Posted: Mon Jul 18, 2016 3:11 am
by Unidyne
Okay, got two e-mails (supposedly) from this group, with identical messages but different names and message titles. Both say the following:
To whom it may concern,

Please check the attached swift copy of payment and kindly confirm receipt of payment with your bank.

Regards,
(No, I didn't open the attachment!)

One is entitled "Confirmation Slip" sent from a "Firew Kefyalew", but signed "Mr Firew Mekonnen, U.S. Office
Accounting Department, International Institute of Rural Reconstruction". The differences in the names got my attention.

The second was entitled "Payment Slip" and sent and signed by "Mr Getachew Tamiru".

The web address listed in the e-mails (iirr.org) is for a group that provides educational and farming assistance to impoverished regions, and both messages had US mailing addresses and telephone numbers. Anyone know anything about this?

ADDENDUM: I ran "Please check the attached swift copy of payment and kindly confirm receipt of payment with your bank." in a web-search and found a number of warnings from CISCO about the attachment being a Trojan Horse for malicious software.

https://tools.cisco.com/security/center ... rtId=40056

Re: "International Institute of Rural Reclamation"

Posted: Wed Jul 27, 2016 5:55 pm
by KickahaOta
One of my servers has been getting bombarded with these messages, with a randomly-chosen selection of From: addresses and message bodies. Doesn't appear to be any kind of actual 419 effort, just an attempt to get a keylogger or ransomware on the box if the recipient opens the attachment.

Re: "International Institute of Rural Reclamation"

Posted: Wed Jul 27, 2016 6:29 pm
by NYGman
If I downloaded it and opened it on my Raspberry Pi, would that allow me to checkout the payload, without infecting my network, or would I need to sandbox it first?

Re: "International Institute of Rural Reclamation"

Posted: Thu Jul 28, 2016 5:47 pm
by KickahaOta
I'd be reluctant to give any advice other than "Nuke the site from orbit", because I've seen multiple payload types used in this same attack wave. Some are macro-enabled Office documents; some are Windows scripting files; some are other ZIPped-up nonsense.

## [Exercise goal]
According to the forum thread, what was the title of the e-mail sent and signed by "Mr Getachew Tamiru"? Rely only on the forum thread to answer.

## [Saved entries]
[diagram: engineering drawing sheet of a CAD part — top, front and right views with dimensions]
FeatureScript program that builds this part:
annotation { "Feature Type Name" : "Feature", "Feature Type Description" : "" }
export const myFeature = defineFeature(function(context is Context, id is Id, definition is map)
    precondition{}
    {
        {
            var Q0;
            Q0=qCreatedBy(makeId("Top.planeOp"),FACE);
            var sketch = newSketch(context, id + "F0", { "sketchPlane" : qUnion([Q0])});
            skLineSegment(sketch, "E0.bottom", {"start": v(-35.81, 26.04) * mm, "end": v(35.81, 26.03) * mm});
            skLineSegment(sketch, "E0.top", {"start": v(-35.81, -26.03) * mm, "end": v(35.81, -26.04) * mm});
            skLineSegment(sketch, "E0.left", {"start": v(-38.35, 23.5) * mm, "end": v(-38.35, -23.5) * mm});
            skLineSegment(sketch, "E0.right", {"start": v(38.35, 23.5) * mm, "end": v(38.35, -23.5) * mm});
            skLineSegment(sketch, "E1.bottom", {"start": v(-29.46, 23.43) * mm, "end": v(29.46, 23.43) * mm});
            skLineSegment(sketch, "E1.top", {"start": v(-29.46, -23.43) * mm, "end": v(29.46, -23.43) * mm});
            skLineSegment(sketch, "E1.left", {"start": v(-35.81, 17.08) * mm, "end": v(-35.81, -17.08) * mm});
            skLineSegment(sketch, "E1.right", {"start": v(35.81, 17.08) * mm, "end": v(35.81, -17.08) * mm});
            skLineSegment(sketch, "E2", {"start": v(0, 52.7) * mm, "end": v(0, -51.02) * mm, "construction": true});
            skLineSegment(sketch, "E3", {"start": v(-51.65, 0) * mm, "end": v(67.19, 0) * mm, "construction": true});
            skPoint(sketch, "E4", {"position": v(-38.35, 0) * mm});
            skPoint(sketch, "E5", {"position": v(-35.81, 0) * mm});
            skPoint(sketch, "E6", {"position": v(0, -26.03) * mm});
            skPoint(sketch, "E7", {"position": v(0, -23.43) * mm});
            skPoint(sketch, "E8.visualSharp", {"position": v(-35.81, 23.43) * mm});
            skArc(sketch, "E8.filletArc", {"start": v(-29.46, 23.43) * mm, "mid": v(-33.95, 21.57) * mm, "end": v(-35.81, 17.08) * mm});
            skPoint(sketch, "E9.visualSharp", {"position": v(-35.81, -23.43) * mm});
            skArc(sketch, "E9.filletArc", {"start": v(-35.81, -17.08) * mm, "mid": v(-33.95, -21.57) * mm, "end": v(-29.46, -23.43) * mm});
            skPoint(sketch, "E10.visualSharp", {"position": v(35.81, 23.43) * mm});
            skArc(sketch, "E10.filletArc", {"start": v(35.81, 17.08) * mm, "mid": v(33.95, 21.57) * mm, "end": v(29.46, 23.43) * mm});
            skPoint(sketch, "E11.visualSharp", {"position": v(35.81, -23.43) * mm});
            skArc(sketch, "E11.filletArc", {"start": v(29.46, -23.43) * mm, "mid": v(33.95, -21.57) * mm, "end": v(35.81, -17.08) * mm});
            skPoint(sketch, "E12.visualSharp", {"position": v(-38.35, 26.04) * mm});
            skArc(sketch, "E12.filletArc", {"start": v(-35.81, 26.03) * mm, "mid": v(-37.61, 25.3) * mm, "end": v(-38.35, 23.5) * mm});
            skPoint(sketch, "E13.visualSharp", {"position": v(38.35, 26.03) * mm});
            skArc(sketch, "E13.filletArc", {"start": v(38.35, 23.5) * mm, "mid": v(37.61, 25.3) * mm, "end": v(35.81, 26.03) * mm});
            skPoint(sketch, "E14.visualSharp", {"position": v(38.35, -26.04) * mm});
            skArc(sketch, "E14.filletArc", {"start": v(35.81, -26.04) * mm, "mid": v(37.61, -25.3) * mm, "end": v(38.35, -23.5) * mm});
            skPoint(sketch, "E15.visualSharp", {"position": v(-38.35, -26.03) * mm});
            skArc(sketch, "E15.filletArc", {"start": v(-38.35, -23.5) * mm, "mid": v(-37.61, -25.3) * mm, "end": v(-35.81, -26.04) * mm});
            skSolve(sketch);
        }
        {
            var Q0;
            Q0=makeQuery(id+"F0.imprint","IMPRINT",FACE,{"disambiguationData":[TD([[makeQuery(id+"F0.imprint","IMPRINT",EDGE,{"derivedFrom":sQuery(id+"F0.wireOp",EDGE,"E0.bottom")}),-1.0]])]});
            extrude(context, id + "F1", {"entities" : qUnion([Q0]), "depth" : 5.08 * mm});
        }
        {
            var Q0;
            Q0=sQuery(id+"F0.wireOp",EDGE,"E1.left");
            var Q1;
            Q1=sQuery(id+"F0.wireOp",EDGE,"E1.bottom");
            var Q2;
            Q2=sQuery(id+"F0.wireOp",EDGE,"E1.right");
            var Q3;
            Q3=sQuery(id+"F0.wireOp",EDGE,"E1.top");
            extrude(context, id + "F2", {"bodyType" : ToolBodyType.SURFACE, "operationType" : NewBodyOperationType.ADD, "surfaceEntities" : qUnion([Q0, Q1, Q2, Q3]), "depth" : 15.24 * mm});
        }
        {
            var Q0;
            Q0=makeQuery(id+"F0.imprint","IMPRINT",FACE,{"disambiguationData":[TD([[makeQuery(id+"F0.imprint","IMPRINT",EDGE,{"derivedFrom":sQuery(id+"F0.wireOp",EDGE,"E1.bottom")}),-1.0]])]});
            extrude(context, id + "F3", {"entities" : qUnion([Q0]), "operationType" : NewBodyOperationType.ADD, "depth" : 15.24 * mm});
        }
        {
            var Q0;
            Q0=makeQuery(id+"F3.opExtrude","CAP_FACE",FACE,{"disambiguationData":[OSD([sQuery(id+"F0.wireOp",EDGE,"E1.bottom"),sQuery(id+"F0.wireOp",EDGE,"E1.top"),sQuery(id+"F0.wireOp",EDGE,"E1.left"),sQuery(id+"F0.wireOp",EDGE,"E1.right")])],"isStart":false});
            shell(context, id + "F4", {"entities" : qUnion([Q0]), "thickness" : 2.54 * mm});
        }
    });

## [Exercise answer]
"Payment Slip"